La référence américaine du brut, le "light sweet crude" (WTI), avait chuté sous les 50 dollars dès lundi et cotait mercredi 47,06 dollars à 8h35 GMT, en recul de 87 cents par rapport à la clôture de mardi.
Les cours de l'or noir ont chuté de plus de moitié depuis juin dernier, à cause d'une offre surabondante et d'inquiétudes sur la demande sur fond de reprise économique incertaine. L'Organisation des pays exportateurs de pétrole (Opep) s'est refusée jusqu'à présent à envisager toute réduction de sa production. "Le mouvement sous les 50 dollars montre bien quelle est la tendance, et sans signe de l'Opep face à la surproduction, il est probable que nous assistions à une chute vers les 40 dollars dans les semaines à venir – a fortiori vu que la demande ne repart pas", a expliqué à l'AFP Michael Hewson, analyste chez CMC Markets.
"La faible croissance et la faible demande en Chine et en Europe devraient rester les principaux facteurs à mesure que la bataille pour les parts de marché s'intensifie.
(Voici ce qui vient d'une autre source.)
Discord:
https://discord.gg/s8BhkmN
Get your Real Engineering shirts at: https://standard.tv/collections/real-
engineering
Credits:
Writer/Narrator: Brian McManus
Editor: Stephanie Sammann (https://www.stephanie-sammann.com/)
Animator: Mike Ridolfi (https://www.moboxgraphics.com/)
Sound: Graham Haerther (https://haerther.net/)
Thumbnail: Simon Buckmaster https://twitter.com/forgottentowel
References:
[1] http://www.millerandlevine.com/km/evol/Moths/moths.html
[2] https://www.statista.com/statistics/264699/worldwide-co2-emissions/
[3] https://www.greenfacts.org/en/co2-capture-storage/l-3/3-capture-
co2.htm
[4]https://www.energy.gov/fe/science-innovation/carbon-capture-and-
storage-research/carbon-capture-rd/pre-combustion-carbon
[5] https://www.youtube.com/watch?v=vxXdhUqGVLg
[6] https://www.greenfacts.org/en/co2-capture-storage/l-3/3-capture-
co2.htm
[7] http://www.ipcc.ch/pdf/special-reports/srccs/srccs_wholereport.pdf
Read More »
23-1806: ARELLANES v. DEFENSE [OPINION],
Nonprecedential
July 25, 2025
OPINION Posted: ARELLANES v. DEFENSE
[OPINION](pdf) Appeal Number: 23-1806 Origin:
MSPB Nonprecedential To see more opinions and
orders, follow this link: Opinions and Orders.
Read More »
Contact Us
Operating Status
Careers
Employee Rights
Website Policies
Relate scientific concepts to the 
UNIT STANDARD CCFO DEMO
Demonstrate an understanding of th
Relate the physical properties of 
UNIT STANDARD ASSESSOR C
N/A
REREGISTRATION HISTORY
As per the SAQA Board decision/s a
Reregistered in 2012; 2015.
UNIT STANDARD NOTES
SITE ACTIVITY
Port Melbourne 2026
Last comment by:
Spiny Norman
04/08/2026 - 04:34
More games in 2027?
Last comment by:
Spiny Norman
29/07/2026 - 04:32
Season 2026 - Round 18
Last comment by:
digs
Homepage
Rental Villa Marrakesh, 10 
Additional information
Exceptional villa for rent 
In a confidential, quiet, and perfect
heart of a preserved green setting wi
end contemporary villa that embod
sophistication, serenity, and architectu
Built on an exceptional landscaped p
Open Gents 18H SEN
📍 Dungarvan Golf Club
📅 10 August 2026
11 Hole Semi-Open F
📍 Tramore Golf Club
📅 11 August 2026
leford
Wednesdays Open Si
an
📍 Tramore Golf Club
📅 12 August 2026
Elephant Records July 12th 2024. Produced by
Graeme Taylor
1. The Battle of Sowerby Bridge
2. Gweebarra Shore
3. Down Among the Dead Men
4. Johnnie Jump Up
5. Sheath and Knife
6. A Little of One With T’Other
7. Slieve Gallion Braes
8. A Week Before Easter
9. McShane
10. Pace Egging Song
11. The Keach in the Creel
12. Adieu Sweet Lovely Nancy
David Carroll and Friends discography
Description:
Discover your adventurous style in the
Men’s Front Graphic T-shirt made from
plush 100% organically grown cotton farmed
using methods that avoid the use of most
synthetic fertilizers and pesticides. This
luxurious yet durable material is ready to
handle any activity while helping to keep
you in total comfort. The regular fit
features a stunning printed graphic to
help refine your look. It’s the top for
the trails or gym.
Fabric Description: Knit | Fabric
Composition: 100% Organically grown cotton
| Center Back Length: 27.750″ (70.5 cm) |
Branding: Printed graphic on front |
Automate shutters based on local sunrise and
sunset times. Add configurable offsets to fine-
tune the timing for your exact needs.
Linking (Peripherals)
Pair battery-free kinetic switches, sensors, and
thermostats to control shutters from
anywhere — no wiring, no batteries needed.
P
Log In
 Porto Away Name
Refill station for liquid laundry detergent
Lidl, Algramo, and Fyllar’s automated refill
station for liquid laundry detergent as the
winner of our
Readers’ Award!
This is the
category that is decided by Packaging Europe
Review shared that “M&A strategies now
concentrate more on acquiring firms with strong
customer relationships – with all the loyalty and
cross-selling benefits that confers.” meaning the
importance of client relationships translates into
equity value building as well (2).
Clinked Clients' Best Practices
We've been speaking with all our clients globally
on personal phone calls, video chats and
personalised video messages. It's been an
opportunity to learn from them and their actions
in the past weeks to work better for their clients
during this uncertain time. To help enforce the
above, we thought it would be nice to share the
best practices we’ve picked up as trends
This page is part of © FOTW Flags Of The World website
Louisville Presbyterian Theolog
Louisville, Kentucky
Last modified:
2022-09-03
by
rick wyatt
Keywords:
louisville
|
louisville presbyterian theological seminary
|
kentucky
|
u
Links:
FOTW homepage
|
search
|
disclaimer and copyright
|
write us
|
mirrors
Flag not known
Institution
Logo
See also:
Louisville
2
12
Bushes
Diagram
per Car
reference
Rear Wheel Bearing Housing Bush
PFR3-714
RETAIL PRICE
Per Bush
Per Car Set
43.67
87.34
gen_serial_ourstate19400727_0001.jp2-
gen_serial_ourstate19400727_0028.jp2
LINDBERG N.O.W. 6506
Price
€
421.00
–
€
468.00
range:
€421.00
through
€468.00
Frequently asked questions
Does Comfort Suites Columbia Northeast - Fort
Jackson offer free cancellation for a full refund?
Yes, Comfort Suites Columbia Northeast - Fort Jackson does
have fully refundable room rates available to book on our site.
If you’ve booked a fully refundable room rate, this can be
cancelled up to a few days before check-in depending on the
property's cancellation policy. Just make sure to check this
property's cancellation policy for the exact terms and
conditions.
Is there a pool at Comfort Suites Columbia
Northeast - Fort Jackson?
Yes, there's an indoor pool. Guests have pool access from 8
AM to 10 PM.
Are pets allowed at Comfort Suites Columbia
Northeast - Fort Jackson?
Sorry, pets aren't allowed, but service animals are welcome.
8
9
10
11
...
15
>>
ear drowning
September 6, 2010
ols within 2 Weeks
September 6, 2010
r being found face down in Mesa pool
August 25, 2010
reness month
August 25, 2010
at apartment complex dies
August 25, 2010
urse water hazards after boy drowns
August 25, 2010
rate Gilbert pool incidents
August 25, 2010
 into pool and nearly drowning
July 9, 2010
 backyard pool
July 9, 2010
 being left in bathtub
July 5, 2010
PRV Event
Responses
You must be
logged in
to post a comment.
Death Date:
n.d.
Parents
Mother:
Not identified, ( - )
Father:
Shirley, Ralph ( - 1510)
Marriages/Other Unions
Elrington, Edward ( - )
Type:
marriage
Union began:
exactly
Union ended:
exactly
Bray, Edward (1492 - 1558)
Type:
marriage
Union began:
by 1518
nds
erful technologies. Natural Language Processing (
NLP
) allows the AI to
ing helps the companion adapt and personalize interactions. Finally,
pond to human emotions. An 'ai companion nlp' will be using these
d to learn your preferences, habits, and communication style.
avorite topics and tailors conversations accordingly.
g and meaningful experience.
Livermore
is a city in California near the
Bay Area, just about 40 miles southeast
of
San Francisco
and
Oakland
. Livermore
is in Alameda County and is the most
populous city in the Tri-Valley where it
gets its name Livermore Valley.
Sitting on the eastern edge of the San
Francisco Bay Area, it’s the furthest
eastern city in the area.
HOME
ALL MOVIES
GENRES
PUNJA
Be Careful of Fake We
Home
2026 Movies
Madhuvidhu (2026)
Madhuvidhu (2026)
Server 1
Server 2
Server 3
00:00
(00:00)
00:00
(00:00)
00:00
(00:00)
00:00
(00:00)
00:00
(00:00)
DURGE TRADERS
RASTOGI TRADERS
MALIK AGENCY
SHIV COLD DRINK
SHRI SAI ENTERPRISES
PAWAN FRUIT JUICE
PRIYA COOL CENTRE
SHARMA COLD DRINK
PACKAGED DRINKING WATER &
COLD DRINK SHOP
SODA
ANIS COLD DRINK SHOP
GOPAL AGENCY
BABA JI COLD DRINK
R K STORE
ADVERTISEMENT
Il y aura sans doute encore de fortes oscillations dans l'intervalle mais la direction générale semble claire, à moins que l'Opep n'intervienne", a-t-il ajouté.
L'Arabie saoudite vient de réduire ses prix de vente officiels pour livraison en février vers l'Europe et les États-Unis, selon plusieurs analystes, fidèle à sa nouvelle stratégie de protection de ses parts de marché.
Début décembre, elle avait déjà baissé drastiquement ses prix officiels pour le brut exporté vers l'Asie et les États-Unis mais pas vers l'Europe, une décision alors largement interprétée comme une nouvelle étape dans la "guerre des prix" visant notamment à contrer le développement du pétrole de schiste américain, plus cher à extraire.